## Task to complete:
Print verbatim the lines from the beginning of the entries through the line containing "X180340000Y-99060000D03*", both ends included. Pictures should be left out.

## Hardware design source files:
——————

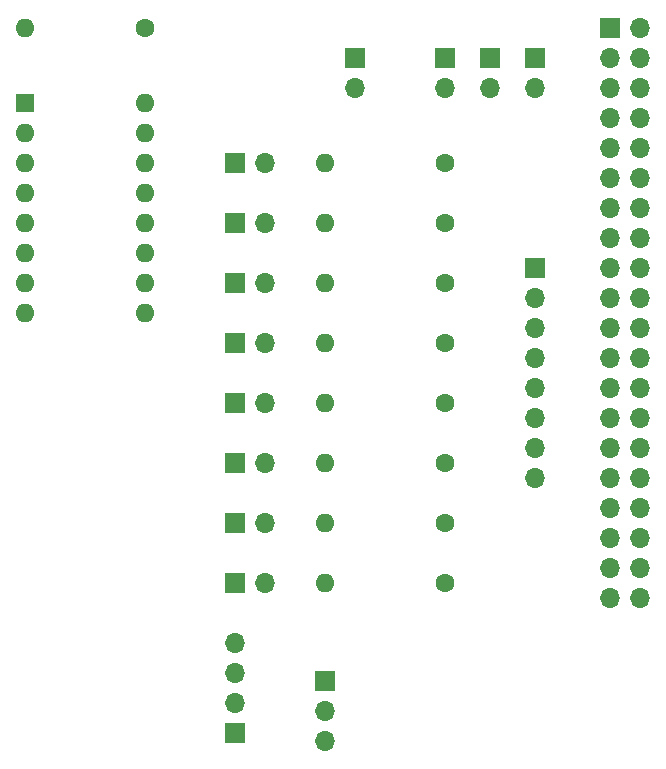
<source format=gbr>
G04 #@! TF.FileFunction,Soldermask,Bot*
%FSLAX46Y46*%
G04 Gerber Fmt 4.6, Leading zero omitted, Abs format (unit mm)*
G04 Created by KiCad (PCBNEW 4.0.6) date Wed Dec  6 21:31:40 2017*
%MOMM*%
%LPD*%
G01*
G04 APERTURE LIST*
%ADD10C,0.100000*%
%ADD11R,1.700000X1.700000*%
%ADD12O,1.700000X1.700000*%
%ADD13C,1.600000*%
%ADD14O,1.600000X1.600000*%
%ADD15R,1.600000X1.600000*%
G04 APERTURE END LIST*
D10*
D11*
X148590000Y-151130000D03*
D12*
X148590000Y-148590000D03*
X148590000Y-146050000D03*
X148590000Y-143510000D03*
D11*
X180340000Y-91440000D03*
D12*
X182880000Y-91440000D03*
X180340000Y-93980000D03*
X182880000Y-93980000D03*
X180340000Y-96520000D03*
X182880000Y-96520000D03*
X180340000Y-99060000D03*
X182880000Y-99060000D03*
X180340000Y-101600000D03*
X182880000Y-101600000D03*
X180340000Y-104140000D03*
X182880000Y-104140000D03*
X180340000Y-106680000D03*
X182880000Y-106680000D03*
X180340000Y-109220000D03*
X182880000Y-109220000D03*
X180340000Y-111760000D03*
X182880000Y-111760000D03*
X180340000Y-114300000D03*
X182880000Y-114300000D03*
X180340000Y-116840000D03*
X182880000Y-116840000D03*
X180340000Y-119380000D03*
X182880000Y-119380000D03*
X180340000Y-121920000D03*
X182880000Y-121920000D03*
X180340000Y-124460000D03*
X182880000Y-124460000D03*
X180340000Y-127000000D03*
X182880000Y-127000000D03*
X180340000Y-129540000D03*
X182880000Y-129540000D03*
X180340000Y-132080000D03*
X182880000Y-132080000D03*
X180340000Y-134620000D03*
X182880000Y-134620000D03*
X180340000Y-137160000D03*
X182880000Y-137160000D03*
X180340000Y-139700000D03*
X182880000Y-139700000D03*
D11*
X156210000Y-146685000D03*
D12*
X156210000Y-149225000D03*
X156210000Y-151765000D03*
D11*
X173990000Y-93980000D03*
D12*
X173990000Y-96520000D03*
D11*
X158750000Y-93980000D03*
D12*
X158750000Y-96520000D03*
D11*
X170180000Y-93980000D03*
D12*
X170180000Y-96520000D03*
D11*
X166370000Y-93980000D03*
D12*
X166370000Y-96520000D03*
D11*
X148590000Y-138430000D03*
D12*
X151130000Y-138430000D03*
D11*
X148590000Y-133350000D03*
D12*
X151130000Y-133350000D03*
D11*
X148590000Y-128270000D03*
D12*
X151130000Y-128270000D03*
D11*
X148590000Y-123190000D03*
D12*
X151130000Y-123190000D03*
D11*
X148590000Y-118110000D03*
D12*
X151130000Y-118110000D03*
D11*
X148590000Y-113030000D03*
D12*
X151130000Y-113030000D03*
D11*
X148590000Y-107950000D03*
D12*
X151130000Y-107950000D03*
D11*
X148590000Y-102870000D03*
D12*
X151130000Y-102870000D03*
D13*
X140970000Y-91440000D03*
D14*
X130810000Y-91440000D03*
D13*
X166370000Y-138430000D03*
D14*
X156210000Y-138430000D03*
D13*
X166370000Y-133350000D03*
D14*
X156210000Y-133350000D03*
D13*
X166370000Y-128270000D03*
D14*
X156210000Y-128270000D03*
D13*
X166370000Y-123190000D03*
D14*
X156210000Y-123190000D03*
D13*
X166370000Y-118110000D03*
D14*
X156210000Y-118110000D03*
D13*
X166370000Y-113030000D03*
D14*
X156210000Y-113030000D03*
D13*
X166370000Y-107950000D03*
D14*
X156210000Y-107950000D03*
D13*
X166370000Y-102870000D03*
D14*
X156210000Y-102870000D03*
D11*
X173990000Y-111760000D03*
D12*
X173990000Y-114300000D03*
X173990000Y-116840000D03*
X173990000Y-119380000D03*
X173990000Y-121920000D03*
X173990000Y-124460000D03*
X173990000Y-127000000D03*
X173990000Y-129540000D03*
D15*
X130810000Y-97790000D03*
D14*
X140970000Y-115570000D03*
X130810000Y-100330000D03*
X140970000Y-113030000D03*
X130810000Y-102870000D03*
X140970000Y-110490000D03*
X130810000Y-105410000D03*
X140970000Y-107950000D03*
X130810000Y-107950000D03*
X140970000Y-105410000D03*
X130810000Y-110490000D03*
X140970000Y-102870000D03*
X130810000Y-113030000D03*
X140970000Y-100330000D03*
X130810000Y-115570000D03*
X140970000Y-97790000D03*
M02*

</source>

——————

## Written reply:
<source format=gbr>
G04 #@! TF.FileFunction,Soldermask,Bot*
%FSLAX46Y46*%
G04 Gerber Fmt 4.6, Leading zero omitted, Abs format (unit mm)*
G04 Created by KiCad (PCBNEW 4.0.6) date Wed Dec  6 21:31:40 2017*
%MOMM*%
%LPD*%
G01*
G04 APERTURE LIST*
%ADD10C,0.100000*%
%ADD11R,1.700000X1.700000*%
%ADD12O,1.700000X1.700000*%
%ADD13C,1.600000*%
%ADD14O,1.600000X1.600000*%
%ADD15R,1.600000X1.600000*%
G04 APERTURE END LIST*
D10*
D11*
X148590000Y-151130000D03*
D12*
X148590000Y-148590000D03*
X148590000Y-146050000D03*
X148590000Y-143510000D03*
D11*
X180340000Y-91440000D03*
D12*
X182880000Y-91440000D03*
X180340000Y-93980000D03*
X182880000Y-93980000D03*
X180340000Y-96520000D03*
X182880000Y-96520000D03*
X180340000Y-99060000D03*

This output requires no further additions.